Show the vocabulary that our vectorizer knows after being fit to the training data.

In [None]:
text_vectorization.get_vocabulary()[0:10]

Next, we apply our `text_vectorization` function to all three datasets.

In [None]:
vectorized_train_ds = train_ds.map(
    lambda x, y: (text_vectorization(x), y),
    num_parallel_calls = 4)

vectorized_val_ds = val_ds.map(
    lambda x, y: (text_vectorization(x), y),
    num_parallel_calls = 4)

vectorized_test_ds = test_ds.map(
    lambda x, y: (text_vectorization(x), y),
    num_parallel_calls = 4)

Show results.

In [None]:
for inputs, targets in vectorized_train_ds:
    print("inputs.shape:", inputs.shape)
    print("inputs.dtype:", inputs.dtype)
    print("targets.shape:", targets.shape)
    print("targets.dtype:", targets.dtype)
    print("===")
    print("inputs[0]:", inputs[0])
    print("targets[0]:", targets[0])
    break

# Train model

We are now ready to specify a neural network and feed it with the vectroized datasets. For convenience, we define a custome function `get_model` which defines the network architecture, creates a model from it, and compiles this model (by defining, e.g., an otpimizer and loss function). Note that we have to somehow reduce the dimensionality of the output of the embedding layer (sequence_length*embedding_dim). Here, we simply perform a global average pooling (i.e., average each element of the embedding vector over all tokens).

In [None]:
def get_model(hidden_dim=32):
    inputs = keras.Input(shape=(max_length,), dtype="int64")
    embedded = layers.Embedding(input_dim=max_tokens, output_dim=300, mask_zero=True)(inputs)
    hidden1 = layers.GlobalAveragePooling1D()(embedded)
    hidden2 = layers.Dense(hidden_dim, activation = "relu")(hidden1)
    outputs = layers.Dense(1, activation = "linear")(hidden2)
    model = keras.Model(inputs, outputs)
    model.compile(optimizer = tf.optimizers.Adam(),
                  loss = "mean_absolute_error",
                  metrics = ["mean_absolute_error"])
    return model

Instantiate model and show it's architecture.

In [None]:
model = get_model()
model.summary()

Fit model on training data and save best model to disk. We use the validation set to monitor how the performance of the model evolves during training.

In [None]:
callbacks = [keras.callbacks.ModelCheckpoint("mlp.keras", save_best_only=True)]
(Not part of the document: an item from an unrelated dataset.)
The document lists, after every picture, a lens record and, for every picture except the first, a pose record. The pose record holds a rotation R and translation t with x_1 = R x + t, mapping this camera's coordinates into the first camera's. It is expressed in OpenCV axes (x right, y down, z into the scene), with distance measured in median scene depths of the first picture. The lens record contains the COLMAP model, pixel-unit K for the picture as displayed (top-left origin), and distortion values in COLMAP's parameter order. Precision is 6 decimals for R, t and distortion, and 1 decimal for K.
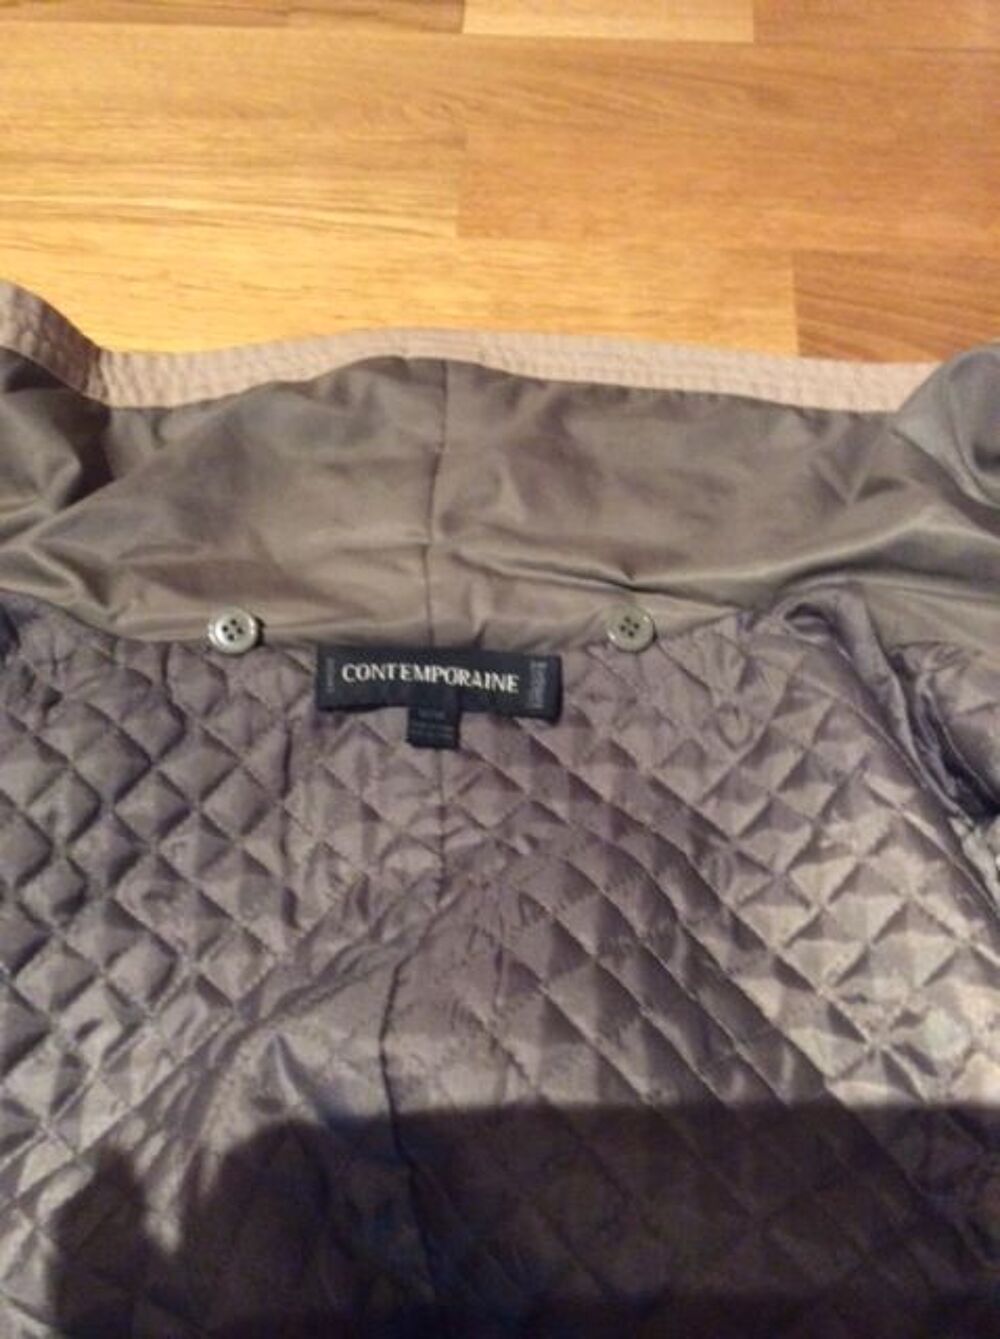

history = model.fit(vectorized_train_ds.cache(),
          validation_data = vectorized_val_ds.cache(),
          epochs = 3,
          batch_size = 128,
          callbacks = callbacks)

Plot the learning process.

In [None]:
plt.plot(history.history['mean_absolute_error'])
plt.plot(history.history['val_mean_absolute_error'])
plt.title('Model accuracy')
plt.ylabel('Mean Absolute Error')
plt.xlabel('Epoch')
plt.legend(['train', 'validation'], loc='upper left')
plt.show()

# Make predictions

Load best model from training phase.

In [None]:
model = keras.models.load_model("mlp.keras")

Make predictions on test set.

In [None]:
preds = model.predict(vectorized_test_ds)

Calculate accuracy metrics.

In [None]:
print(metrics.mean_absolute_error(test_corpus_target, preds))